2. Davalı kadın vekili temyiz başvuru dilekçesinde özetle, eksik inceleme ile karar verildiğini, davacının 18.745,83 TL katılma alacağının belirlendiğini, fazla alacağa hükmediliğini, faiz hesabı ve oranının hatalı olduğunu, yardım sandığından ödenen paranın kişisel mal olduğunu, kişisel mal olup olmadığı hususunda yeterli araştırma yapılmadığını, evlenme tarihinden önce olan birikimlerin kişisel mal olduğunu, edinilmiş mal miktarının hatalı belirlendiğini, davacının işten ayrılması nedeniyle aldığı tazminat ve paraların hesaplamaya dahil edilmediğini, davacının sebepsiz zenginleşmesine neden olunduğunu, faizin başlangıcının da hatalı olduğunu ileri sürerek kararın bozulmasına karar verilmesini talep etmiştir.

C. Gerekçe

1. Uyuşmazlık ve Hukuki Nitelendirme

Uyuşmazlık, kişisel mal savunması, faiz, usulî kazanılmış hak, alacak miktarı noktasında toplanmaktadır. Dava, katılma alacağı istemine ilişkindir.

2. İlgili Hukuk

6100 sayılı Hukuk Muhakemeleri Kanunu'nun (6100 sayılı Kanun) geçici 3 üncü maddesinin ikinci fıkrası atfıyla uygulanmasına devam olunan mülga 1086 sayılı Hukuk Usulü Muhakemeleri Kanunu'nun (1086 sayılı Kanun) 428 inci maddesi, 438 inci maddesinin yedi, sekiz ve dokuzuncu fıkraları ile 439 uncu maddesinin ikinci fıkrası. 4721 sayılı Türk Medeni Kanunu'nun (4721 sayılı Kanun) 6 ncı maddesi, 4721 sayılı Kanun'un 219 uncu maddesi, 222 nci maddesi, 225 inci maddesinin ikinci fıkrası, 229 uncu maddesi, 230 uncu maddesi, 231 inci maddesi, 235 inci maddesinin birinci fıkrası, 236 ıncı maddesinin birinci fıkrası. 6100 sayılı Kanun'un 26 ıncı maddesi, 176 ıncı maddesi ve devamı, 190 ıncı maddesi. Yargıtay İçtihadı Birleştirme Büyük Genel Kurulu, 09.05.1960 tarihli, 1960/21 Esas, 1960/9 Karar sayılı kararı.

3. Değerlendirme

1.Mahkemelerin nihai kararlarının bozulması 6100 sayılı Kanun'un geçici 3 üncü maddesinin ikinci fıkrası atfıyla uygulanmasına devam olunan mülga 1086 sayılı Kanun'un 428 inci maddesi ile 439 uncu maddesinin ikinci fıkrasında yer alan sebeplerden birinin varlığı hâlinde mümkündür.

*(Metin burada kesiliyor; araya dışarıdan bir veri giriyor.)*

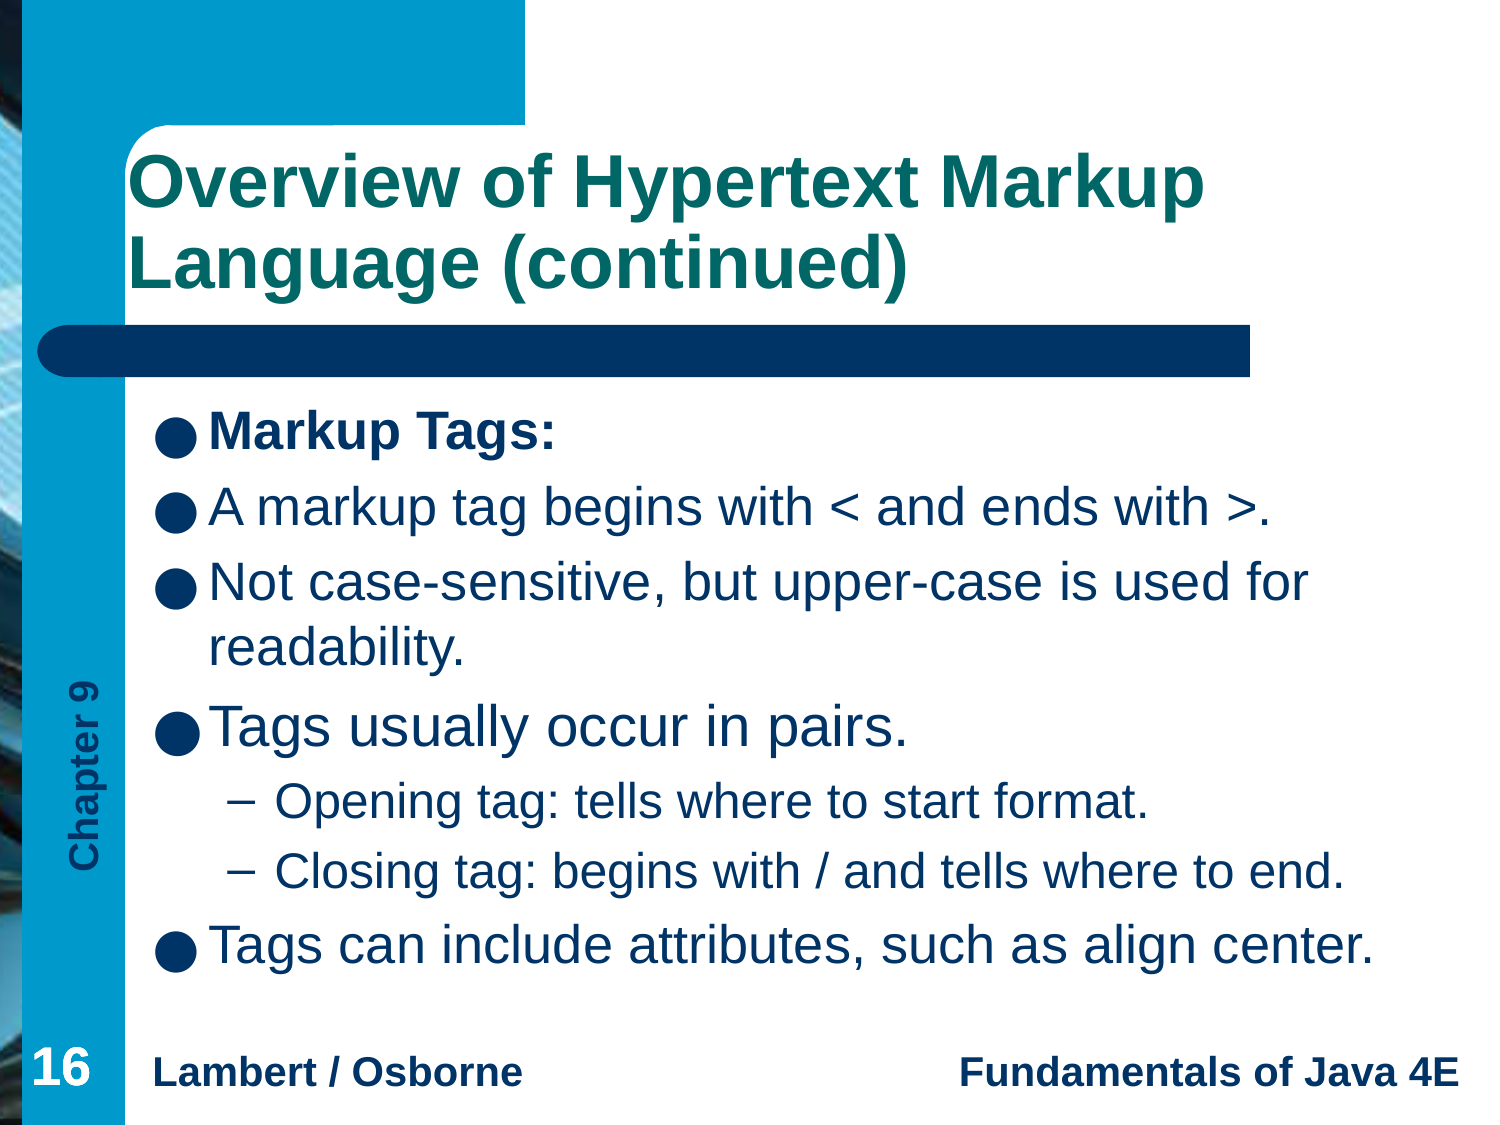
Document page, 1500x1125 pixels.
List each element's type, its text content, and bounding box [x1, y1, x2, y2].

picture [0, 0, 21, 1125]
text_box ‹#› [13, 1023, 111, 1105]
title Overview of Hypertext Markup Language (continued) [112, 125, 1488, 313]
list Markup Tags: A markup tag begins with < and ends with >. Not case-sensitive, but upper-case is used for readability. Tags usually occur in pairs. Opening tag: tells where to start format. Closing tag: begins with / and tells where to end. Tags can include attributes, such as align center. [137, 387, 1425, 999]
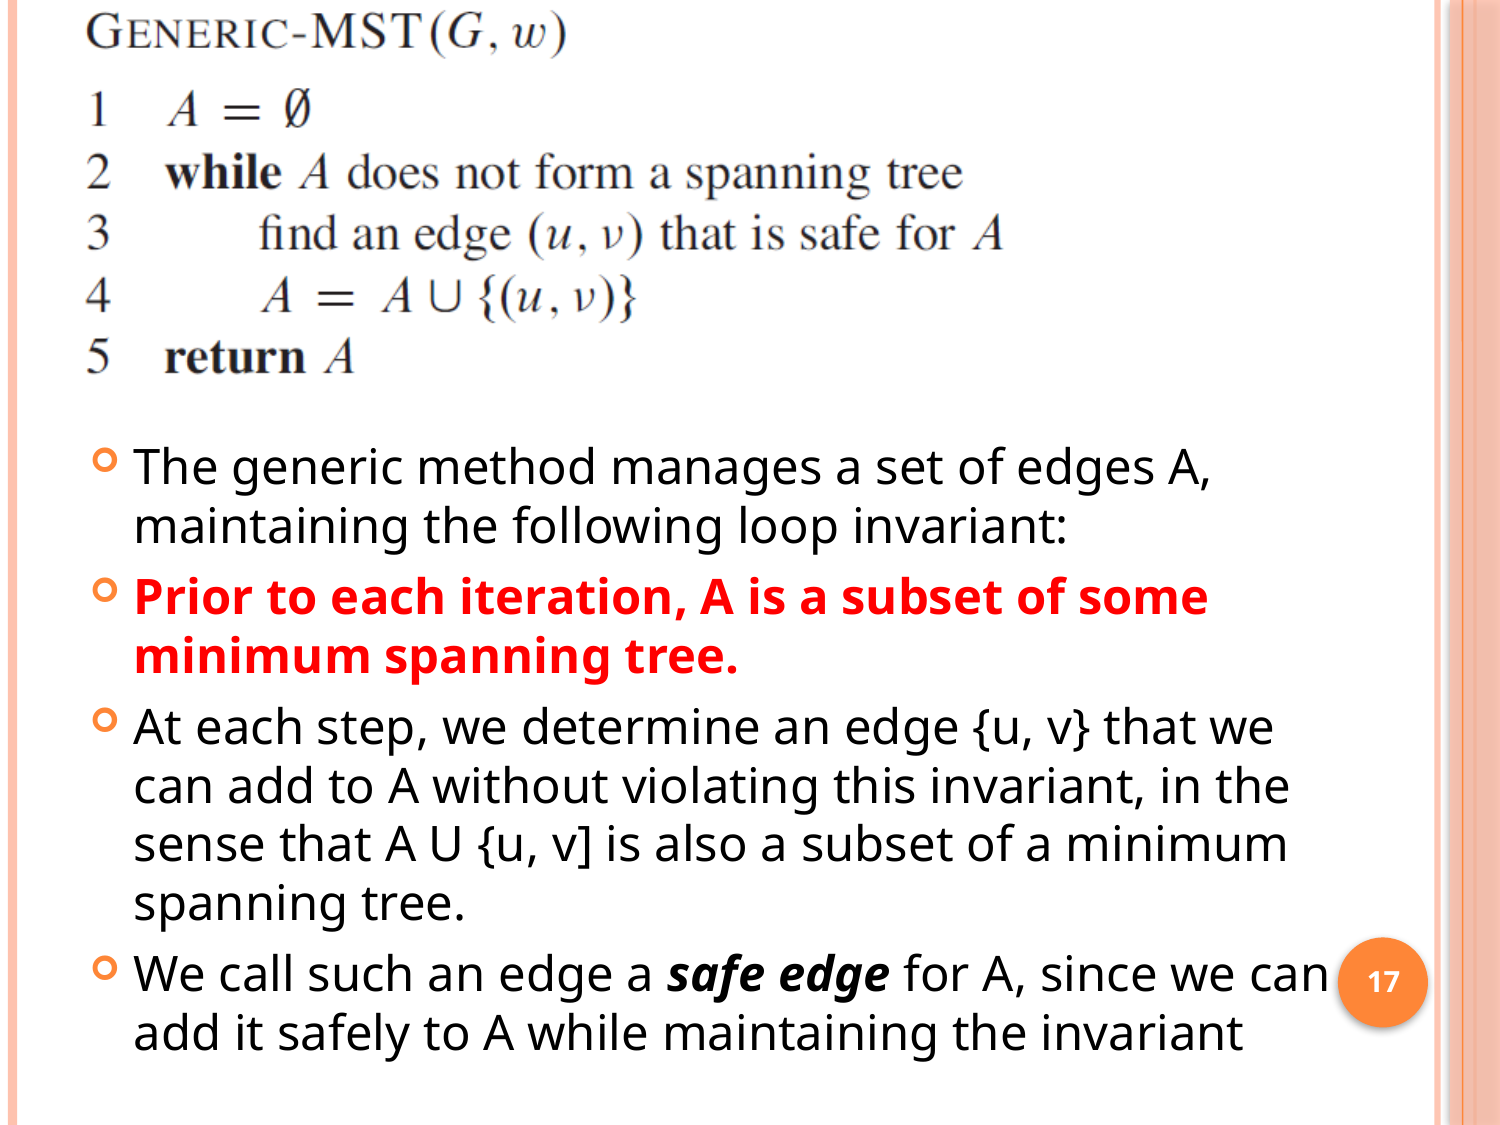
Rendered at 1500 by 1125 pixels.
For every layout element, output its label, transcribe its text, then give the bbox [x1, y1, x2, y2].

slide_number 17 [1333, 940, 1434, 1027]
list The generic method manages a set of edges A, maintaining the following loop invariant: Prior to each iteration, A is a subset of some minimum spanning tree. At each step, we determine an edge {u, v} that we can add to A without violating this invariant, in the sense that A U {u, v] is also a subset of a minimum spanning tree. We call such an edge a safe edge for A, since we can add it safely to A while maintaining the invariant [75, 428, 1350, 1075]
picture [74, 0, 1049, 429]
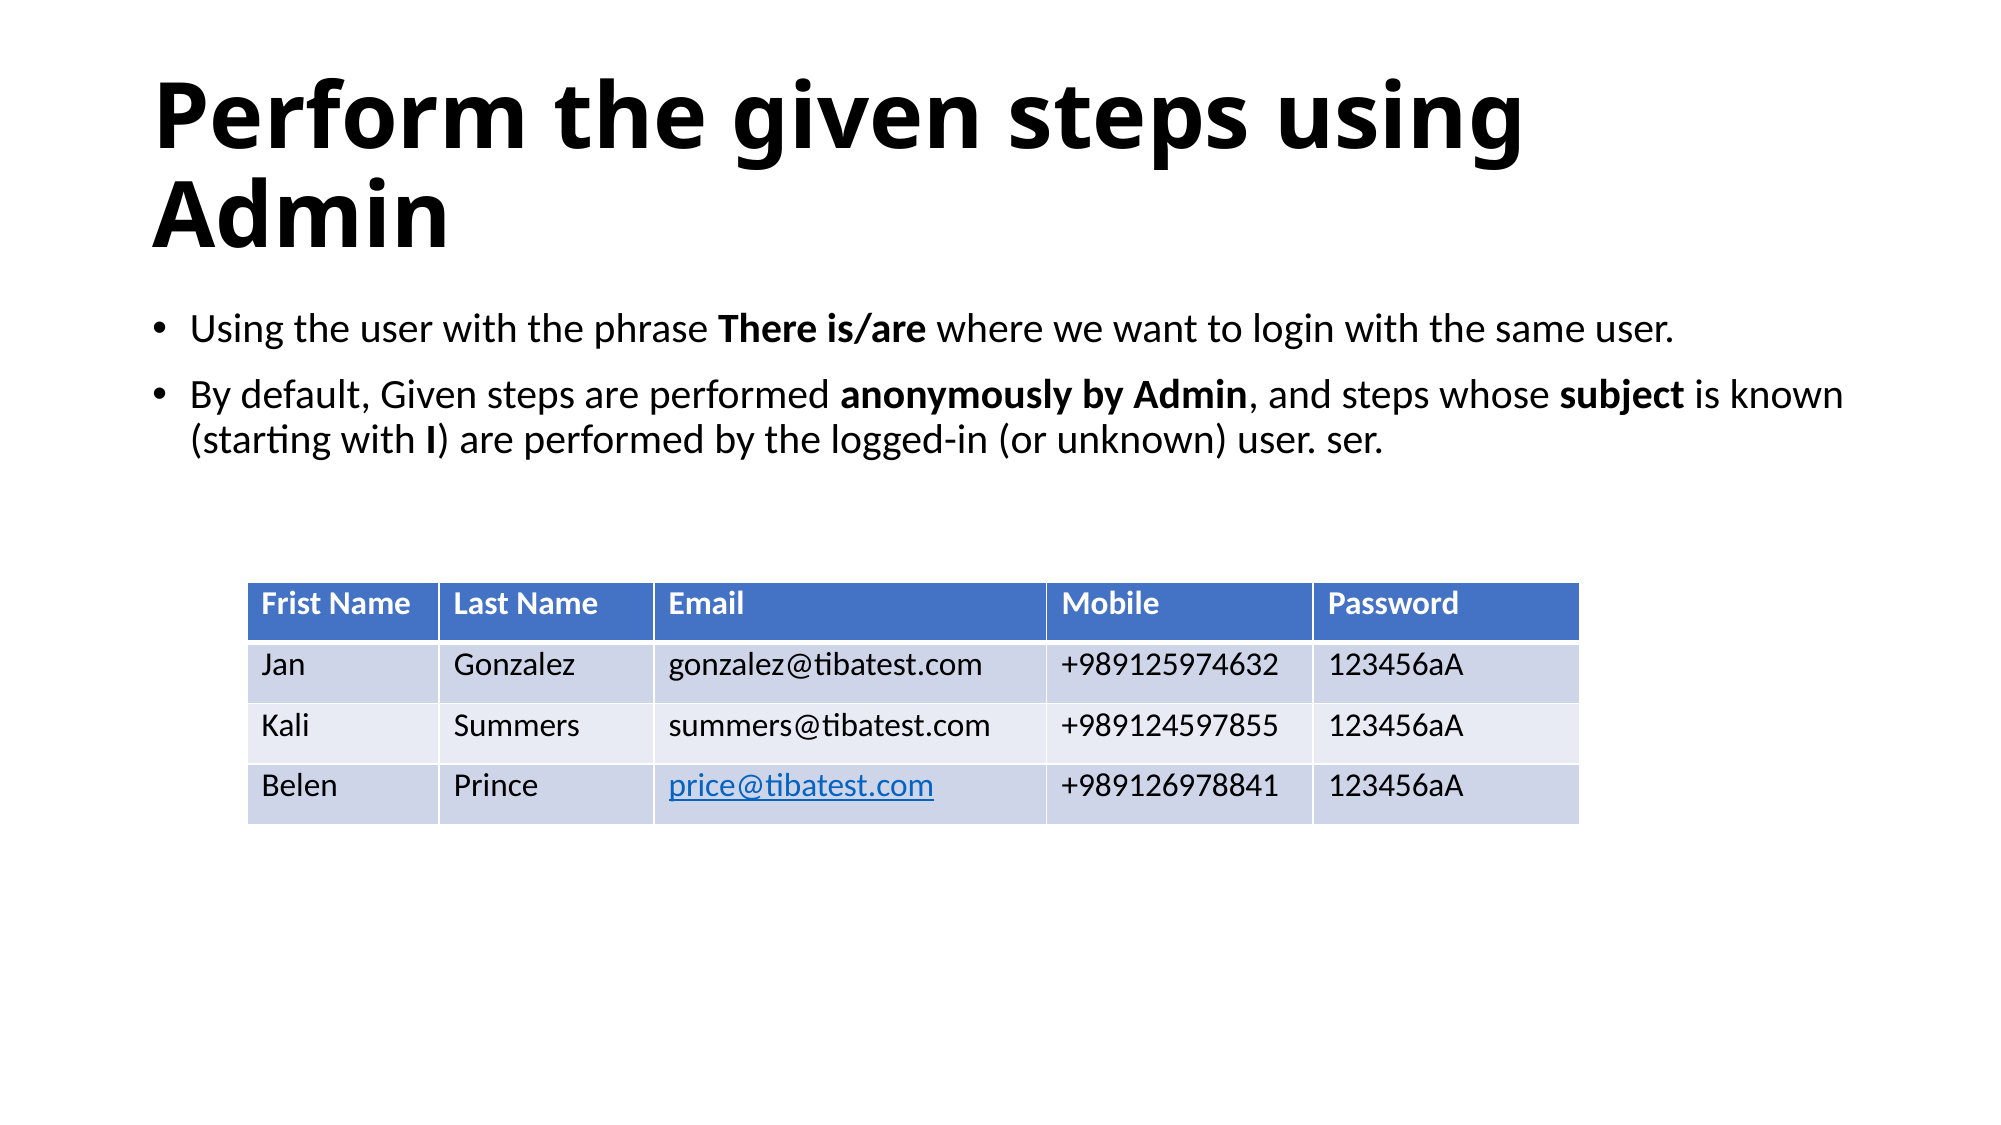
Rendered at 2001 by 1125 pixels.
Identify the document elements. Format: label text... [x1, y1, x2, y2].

table_cell gonzalez@tibatest.com [655, 645, 1046, 703]
table_header Password [1314, 583, 1579, 640]
table_cell Belen [248, 765, 438, 824]
table_header Email [655, 583, 1046, 640]
table_cell 123456aA [1314, 704, 1579, 763]
list Using the user with the phrase There is/are where we want to login with the same user. By default, Given steps are performed anonymously by Admin, and steps whose subject is known (starting with I) are performed by the logged-in (or unknown) user. ser. [137, 299, 1863, 1014]
table_cell +989126978841 [1047, 765, 1312, 824]
table_cell +989124597855 [1047, 704, 1312, 763]
table_cell Gonzalez [440, 645, 653, 703]
table_header Frist Name [248, 583, 438, 640]
table_cell price@tibatest.com [655, 765, 1046, 824]
table_cell summers@tibatest.com [655, 704, 1046, 763]
table_cell Kali [248, 704, 438, 763]
table_cell Jan [248, 645, 438, 703]
table_header Mobile [1047, 583, 1312, 640]
table_cell Summers [440, 704, 653, 763]
table_cell +989125974632 [1047, 645, 1312, 703]
title Perform the given steps using Admin [137, 59, 1863, 278]
table_header Last Name [440, 583, 653, 640]
table_cell Prince [440, 765, 653, 824]
table_cell 123456aA [1314, 765, 1579, 824]
table_cell 123456aA [1314, 645, 1579, 703]
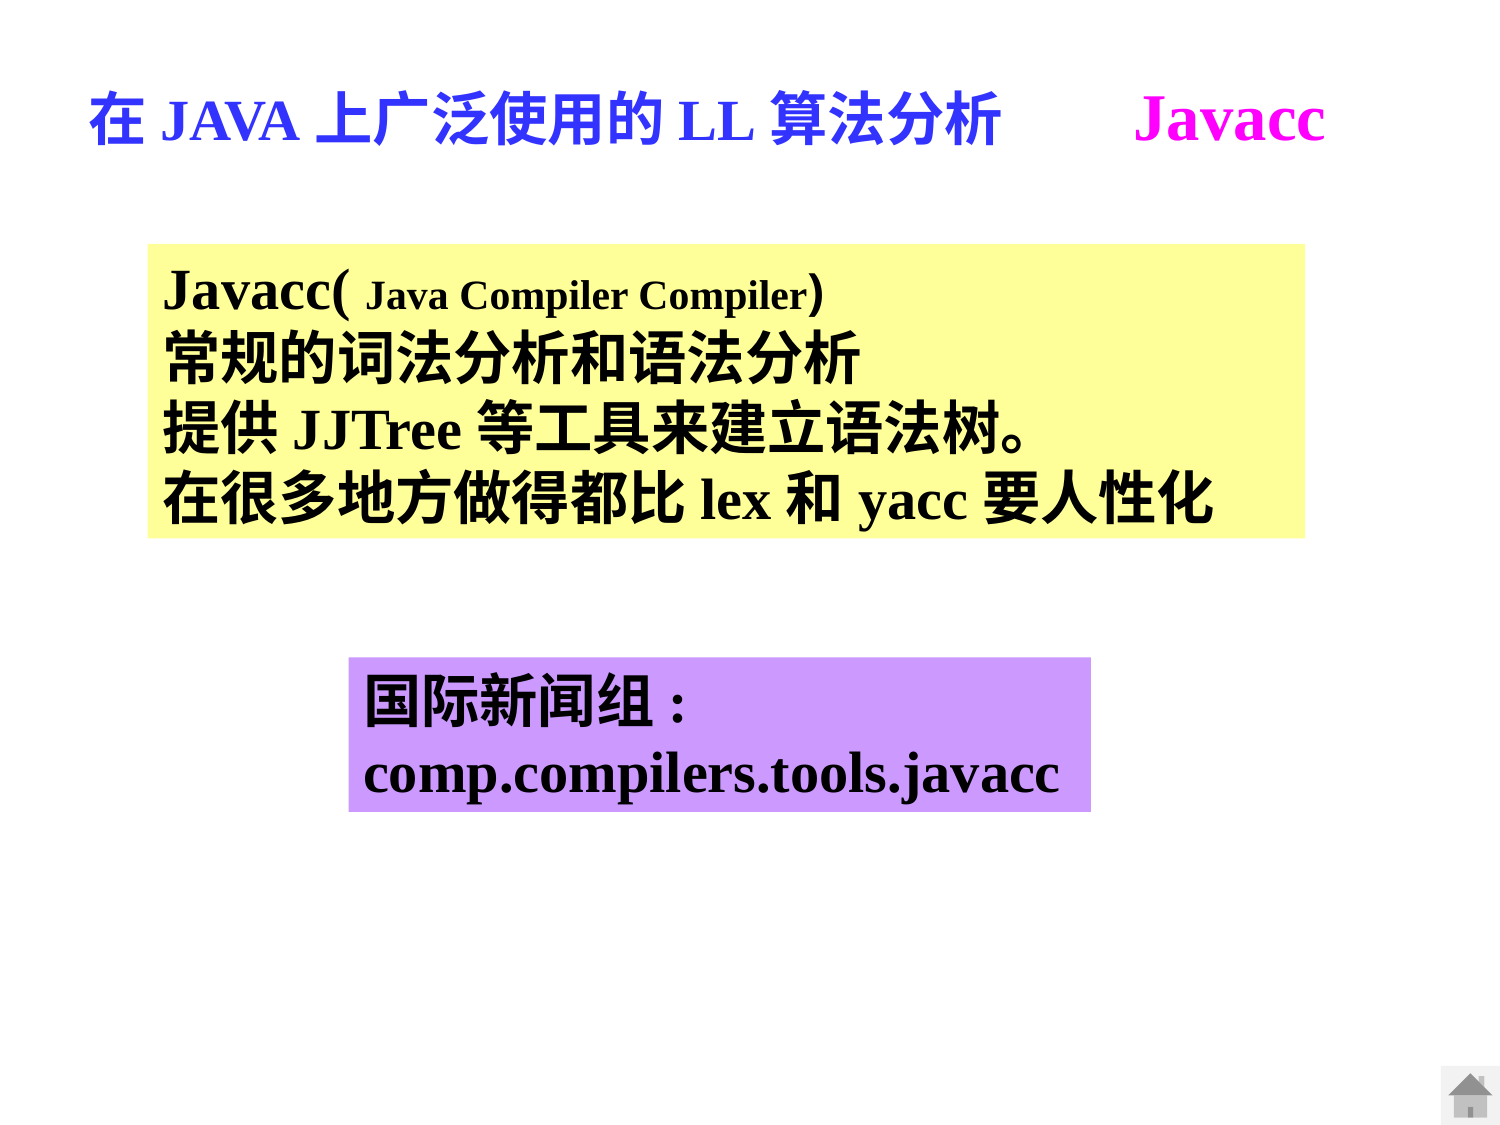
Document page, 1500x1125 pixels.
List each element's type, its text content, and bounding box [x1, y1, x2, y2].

2. Temyizen incelenen Mahkeme kararında ve kararın gerekçesinde hukuk kurallarının somut olaya uygulanmasında bir isabetsizlik bulunmadığı, bozmaya uyulmakla karşı taraf yararına kazanılmış hak durumunu oluşturan yönlerin ve kesinleşen yönlerin yeniden incelenmesinin hukuken mümkün bulunmadığı anlaşılmakla; taraf vekillerinin temyiz dilekçesinde ileri sürülen nedenler kararın bozulmasını gerektirecek nitelikte görülmemiştir.

VI. KARAR

Açıklanan sebeple;

Taraf vekillerinin yerinde görülmeyen tüm temyiz itirazlarının reddi ile usul ve kanuna uygun olan kararın ONANMASINA,

Aşağıda yazılı temyiz giderinin temyiz edenlere yükletilmesine,

Dosyanın Mahkemesine gönderilmesine,

İş bu kararın tebliğinden itibaren 15 gün içinde karar düzeltme yolu açık olmak üzere,

25.04.2023 tarihinde oy birliğiyle karar verildi.